Individuals experiencing interpersonal violence (IPV), who depend on medical devices, represent a uniquely vulnerable population as healthcare technologies become increasingly connected. Despite rapid growth in MedTech innovation and "health-at-home" ecosystems, the intersection of MedTech cybersecurity and technology-facilitated abuse remains critically under-examined. IPV survivors who rely on therapeutic devices encounter a qualitatively different threat environment from the external, technically sophisticated adversaries typically modeled in MedTech cybersecurity research. We address this gap through two complementary methods: (1) the development of hazard-integrated threat models that fuse Cyber physical system security modeling with tech-abuse frameworks, and (2) an immersive simulation with practitioners, deploying a live version of our model, identifying gaps in digital forensic practice. Our hazard-integrated CIA threat models map exploits to acute and chronic biological effects, uncovering (i) Integrity attack pathways that facilitate "Medical gaslighting" and "Munchausen-by-IoMT", (ii) Availability attacks that create life-critical and sub-acute harms (glycaemic emergencies, blindness, mood destabilization), and (iii) Confidentiality threats arising from MedTech advertisements (geolocation tracking from BLE broadcasts). Our simulation demonstrates that these attack surfaces are unlikely to be detected in practice: participants overlooked MedTech, misclassified reproductive and assistive technologies, and lacked awareness of BLE broadcast artifacts. Our findings show that MedTech cybersecurity in IPV contexts requires integrated threat modeling and improved forensic capabilities for detecting, preserving and interpreting harms arising from compromised patient-technology ecosystems.
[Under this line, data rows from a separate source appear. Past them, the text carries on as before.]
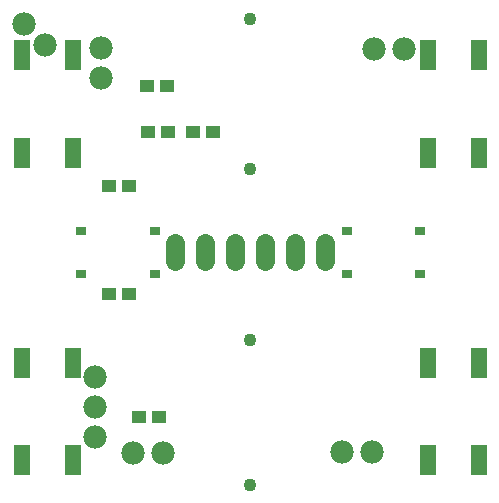
<source format=gts>
G75*
%MOIN*%
%OFA0B0*%
%FSLAX25Y25*%
%IPPOS*%
%LPD*%
%AMOC8*
5,1,8,0,0,1.08239X$1,22.5*
%
%ADD10C,0.04337*%
%ADD11R,0.05400X0.10400*%
%ADD12C,0.07800*%
%ADD13R,0.04731X0.04337*%
%ADD14R,0.03550X0.02762*%
%ADD15C,0.06400*%
D10*
X0088328Y0005050D03*
X0088328Y0053081D03*
X0088328Y0110168D03*
X0088328Y0160168D03*
D11*
X0012111Y0013204D03*
X0029111Y0013204D03*
X0029111Y0045715D03*
X0012111Y0045715D03*
X0012111Y0115566D03*
X0029111Y0115566D03*
X0029111Y0148078D03*
X0012111Y0148078D03*
X0147544Y0148078D03*
X0164544Y0148078D03*
X0164544Y0115566D03*
X0147544Y0115566D03*
X0147544Y0045715D03*
X0164544Y0045715D03*
X0164544Y0013204D03*
X0147544Y0013204D03*
D12*
X0128918Y0015837D03*
X0118918Y0015837D03*
X0059351Y0015680D03*
X0049351Y0015680D03*
X0036619Y0020900D03*
X0036619Y0030900D03*
X0036619Y0040900D03*
X0038430Y0140404D03*
X0038430Y0150404D03*
X0019816Y0151514D03*
X0012745Y0158586D03*
X0129666Y0150326D03*
X0139666Y0150326D03*
D13*
X0075966Y0122400D03*
X0069273Y0122400D03*
X0060966Y0122400D03*
X0054273Y0122400D03*
X0053773Y0137900D03*
X0060466Y0137900D03*
X0047966Y0104400D03*
X0041273Y0104400D03*
X0041273Y0068400D03*
X0047966Y0068400D03*
X0051273Y0027400D03*
X0057966Y0027400D03*
D14*
X0056438Y0075129D03*
X0056438Y0089696D03*
X0032029Y0089696D03*
X0032029Y0075129D03*
X0120414Y0075129D03*
X0120414Y0089696D03*
X0144824Y0089696D03*
X0144824Y0075129D03*
D15*
X0113328Y0079609D02*
X0113328Y0085609D01*
X0103328Y0085609D02*
X0103328Y0079609D01*
X0093328Y0079609D02*
X0093328Y0085609D01*
X0083328Y0085609D02*
X0083328Y0079609D01*
X0073328Y0079609D02*
X0073328Y0085609D01*
X0063328Y0085609D02*
X0063328Y0079609D01*
M02*

</source>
翻译：随着医疗技术日益互联，依赖医疗设备的人际暴力受害者构成了一个尤为脆弱的群体。尽管医疗技术创新与"居家健康"生态系统快速发展，但医疗技术网络安全与技术助长虐待之间的交叉领域仍严重缺乏研究。依赖治疗设备的IPV幸存者面临的威胁环境，与医疗技术网络安全研究中通常建模的外部技术型攻击者存在本质差异。我们通过两种互补方法填补这一空白：(1) 开发融合信息物理系统安全建模与技术滥用框架的危害集成威胁模型；(2) 与从业者开展沉浸式模拟，部署实时模型，识别数字取证实践中的缺陷。我们的危害集成CIA威胁模型将漏洞利用映射至急慢性生物效应，揭示了：(i) 促成"医疗煤气灯效应"与"医疗物联网代理性佯病症"的完整性攻击路径；(ii) 造成生命危急与亚急性伤害的可用性攻击（血糖危象、失明、情绪失稳）；(iii) 源于医疗技术广告的机密性威胁（通过BLE广播进行地理位置追踪）。模拟实验表明这些攻击面在实践中难以检测：参与者忽视了医疗技术设备，误判了生殖与辅助技术，且对BLE广播痕迹缺乏认知。我们的研究表明，IPV情境下的医疗技术网络安全需要集成威胁建模，并提升检测、保存和解读受损患者-技术生态系统所造成危害的取证能力。